第20話 領地拡大

「クニミツさん、モモコさん? ルイまで」


 気がつくと、オレたちはドリスさんの屋敷に戻ってきた。少年の部屋である。


「な、なんだ?」

「ムーンストーンの影響モジャ。引き寄せられたモジャー」


 ウニボーが、オレの頭上に着地する。精霊だからか、重みを感じない。


「まあ、もう帰っていらしたの? まだ一日しか経っていないのに」


 ドリスさんも、驚いている。


「それよりドリス様、ご子息のご容態は?」


 ルイが速攻で立ち上がって、ドリスさんにかしずく。


「元気です。このとおり」


 子どもは、紙飛行機を飛ばして遊んでいた。


「こんなハシャイでいる息子を見るのは、久しぶりです。ありがとうございます」


 ドリスさんが、お礼を言ってくる。


 母親がお辞儀をしたからか、息子も親にならう。


「何が原因だったんだ?」

「あのネクロマンサーが、子どもを病気にして死にいざなっていたモジャ」


 死に魅了させ、自分から命を差し出させようとしていたらしい。


「ひどい」


 モモコが、目に見えて怒っている。


「クニミツどの、モモコどの。私からも、感謝したい」


 息子と一緒に遊んでいた伯爵が、アゴに手を当てた。


「領土をさらに広げてもいいようにしよう。好きに開拓なさい」


 なんなら、近隣の村を分けてもいいという。ゴブリンからオレたちが守った村のことだ。


「そんな。悪いですよ」


 さすがに、伯爵の財源をもらうわけにはいかない。


「そうか。まだ二つ三つ大きい村があるから、食うには困らん。色々発展させていくがよい。それに君らが発展させてくれるなら、彼らも喜んで協力するだろう」


 大変なことになった。村までもらえるとは。


 いろんな土地を回って人を集めてもいいだろうと、伯爵は提案してきた。


「ここはもらっておくモジャ。村を発展させて、農作物やアイテムを売って、生活の足しにするモジャ」

「いいのか?」

「心配ないモジャ。そこまで大儲けはしないモジャ」


 自分たちが食う分は、精霊が作ってくれる。

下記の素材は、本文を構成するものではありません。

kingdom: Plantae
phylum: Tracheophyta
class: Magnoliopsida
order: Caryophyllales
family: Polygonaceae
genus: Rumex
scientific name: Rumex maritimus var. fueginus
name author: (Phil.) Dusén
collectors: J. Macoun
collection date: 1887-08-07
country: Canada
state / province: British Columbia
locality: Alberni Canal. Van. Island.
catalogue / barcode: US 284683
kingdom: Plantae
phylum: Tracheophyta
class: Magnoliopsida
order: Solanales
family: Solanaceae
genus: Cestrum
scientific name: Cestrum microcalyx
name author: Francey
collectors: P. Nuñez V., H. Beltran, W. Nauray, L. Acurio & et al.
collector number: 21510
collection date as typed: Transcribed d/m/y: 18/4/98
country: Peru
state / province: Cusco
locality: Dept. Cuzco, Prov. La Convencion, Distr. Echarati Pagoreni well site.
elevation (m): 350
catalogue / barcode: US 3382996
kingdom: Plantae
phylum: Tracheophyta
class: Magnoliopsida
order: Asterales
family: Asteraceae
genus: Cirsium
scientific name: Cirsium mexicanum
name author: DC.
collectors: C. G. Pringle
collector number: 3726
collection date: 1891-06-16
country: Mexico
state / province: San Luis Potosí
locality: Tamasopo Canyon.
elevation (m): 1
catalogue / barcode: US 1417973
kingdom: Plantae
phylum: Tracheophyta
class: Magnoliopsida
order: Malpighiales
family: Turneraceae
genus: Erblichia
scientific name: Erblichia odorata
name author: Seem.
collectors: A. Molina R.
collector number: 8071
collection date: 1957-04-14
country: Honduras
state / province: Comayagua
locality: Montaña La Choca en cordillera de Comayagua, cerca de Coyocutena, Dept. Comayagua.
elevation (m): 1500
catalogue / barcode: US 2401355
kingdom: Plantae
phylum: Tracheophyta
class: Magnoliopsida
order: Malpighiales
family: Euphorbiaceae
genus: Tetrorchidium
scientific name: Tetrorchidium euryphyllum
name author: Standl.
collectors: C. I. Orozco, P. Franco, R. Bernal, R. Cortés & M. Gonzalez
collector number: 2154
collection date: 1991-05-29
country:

他人が作っても、オレの作物のようにすぐ育つわけじゃない。味も違う。そもそも、どれも村で採れているものだ。オレが種を分けてもらっている。


「他の財源があると、安泰ってだけモジャ」

「それはそうだがな」


 モモコと相談をした。


「旅はしたい。まだ、あんな裏世界からのモンスターに襲われている世界があるかも」


 たしかにな。あの化け物たちは、オレたちが出向いたほうがいいかもしれん。


「その間に、家を見てくれる人は必要かも」


 オレたちの家は精霊だけでもいいが、その周辺には人がいると助かる。


 このところ、この街周辺のクエストばかりだったからな。この付近は現地の冒険者に任せて、新天地へ行くのもいいかも。


「とはいえ、移民をどうやって連れてくれば?」


 船でも三日はかかるだろう。


「大丈夫モジャ。そのためのオイラだモジャ」


 ウニボーは、さっきのポータルを作り出す。


「このポータルに移民を入れるモジャ。村に転送されるモジャ」


 ポータルを消して、ウニボーがまたモモコのアイテムボックスの中へ。


「では、決まりですね。おふたりとも、冒険者カードを」


 オレとモモコは、ドリスさんに冒険者端末を渡す。


「まあ。端末型なのですね。カードレスとは」


 ペン状の魔法杖で、端末の画面に何かをスラスラと描いている。


「これで、あなたがたはアンファンの名誉市民です。どんな商品も格安となります」


 他の街の冒険者ギルドへ行っても、この書状がアレば怪しまれないそうだ。


「あと、二人は領主になりました。代表は、モモコさんの夫であるクニミツさんとなります」

「どうも、ありがとうございます」


 あとは村と話し合って、村に入るかオレたちの領地を拡大して自立するか決めてもらう。


「村と話し合う必要があるな。彼らは事情を知らない」


 ひとまず、村と相談することに。